Just as much as you validate others, be sure to take a moment to remind yourself that you are doing a great job with the turbulent world we’re in. “What we say to ourselves can make a big difference in how we think and feel about our current situation,” Feia said. “I would encourage validating your thoughts and feelings rather than beating up on yourself for feeling uncomfortable.” If you’re feeling burned out, give yourself permission to recharge after an outing. Prepare to feel more tired than expected, and don’t be shy to give yourself the alone time you need.
7. Reach out for resources.
Although you've probably developed some great coping strategies in the past years, professional mental health experts have lots more to offer. If you're looking for new tips, don't be nervous to reach out.

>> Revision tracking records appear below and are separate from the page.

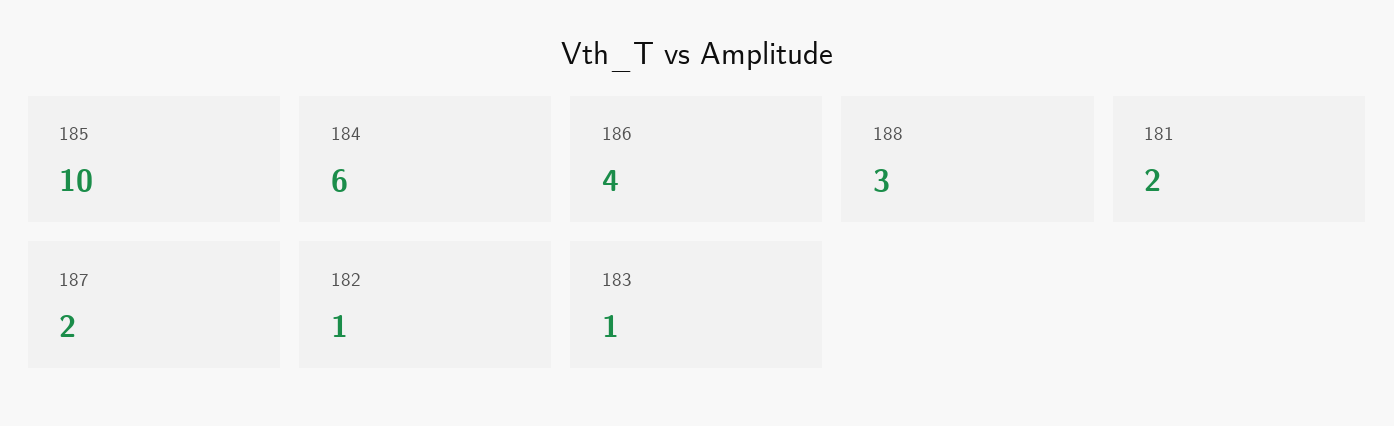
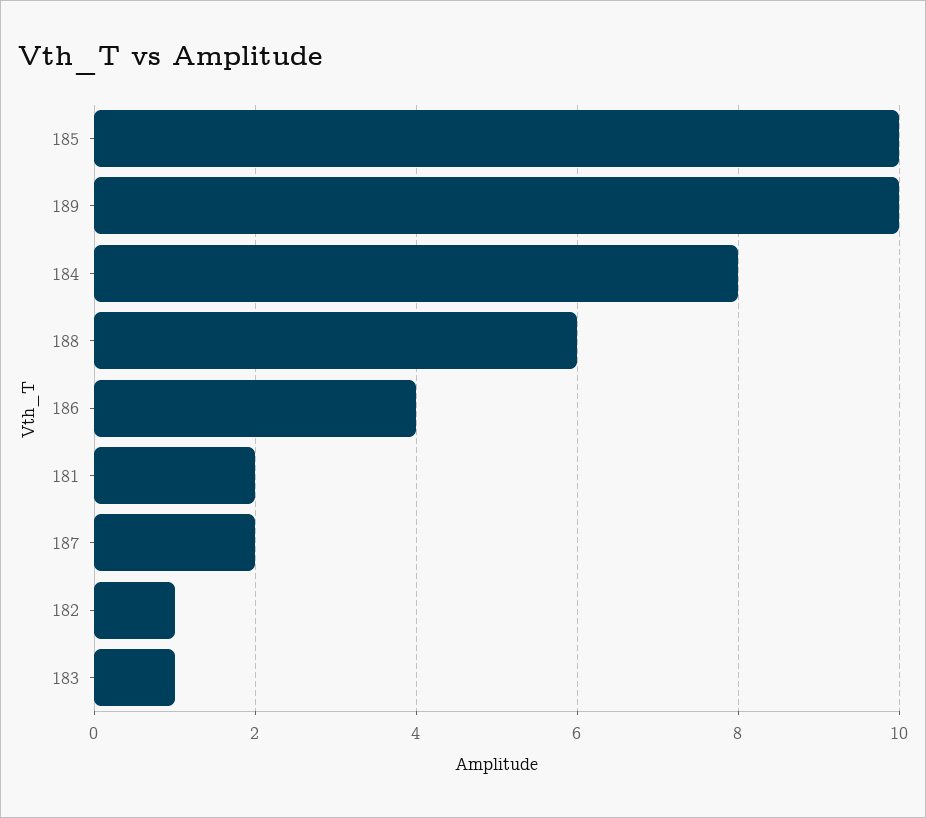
  {
    "185": 10,
-   "184": 6,
+   "184": 8,
    "186": 4,
-   "188": 3,
+   "188": 6,
    "181": 2,
    "187": 2,
    "182": 1,
-   "183": 1
+   "183": 1,
+   "189": 10
  }

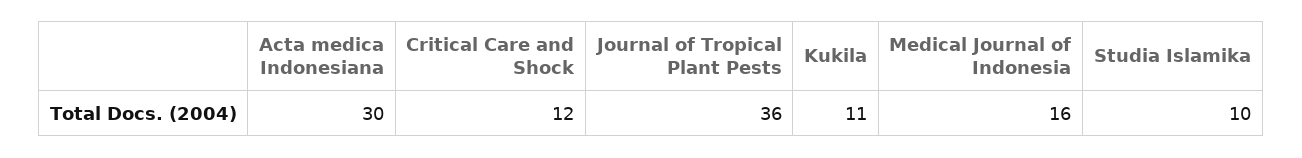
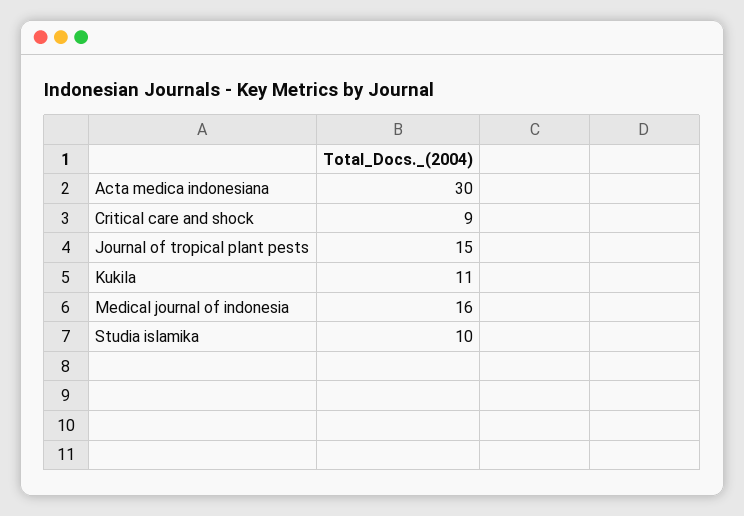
  {
    "Acta medica Indonesiana": 30,
-   "Critical Care and Shock": 12,
+   "Critical Care and Shock": 9,
-   "Journal of Tropical Plant Pests": 36,
+   "Journal of Tropical Plant Pests": 15,
    "Kukila": 11,
    "Medical Journal of Indonesia": 16,
    "Studia Islamika": 10
  }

If you’re struggling with mental illness – or already struggle with mental illness and are looking for new coping strategies for the present moment, don’t be scared to reach out. “There are mental health resources in the community for people that might be having a harder time than others,” Jones said. “Our community has some great therapists, counselors, psychologists, and psychiatrists, as well as other mental health professionals that can help people in need!” Early research showed that the pandemic led to increased mental health issues, so realize you are not alone and it’s OK to ask for help or to talk about how you’re feeling. Professional counselors can offer additional coping strategies to help you navigate this new normal in the best way possible.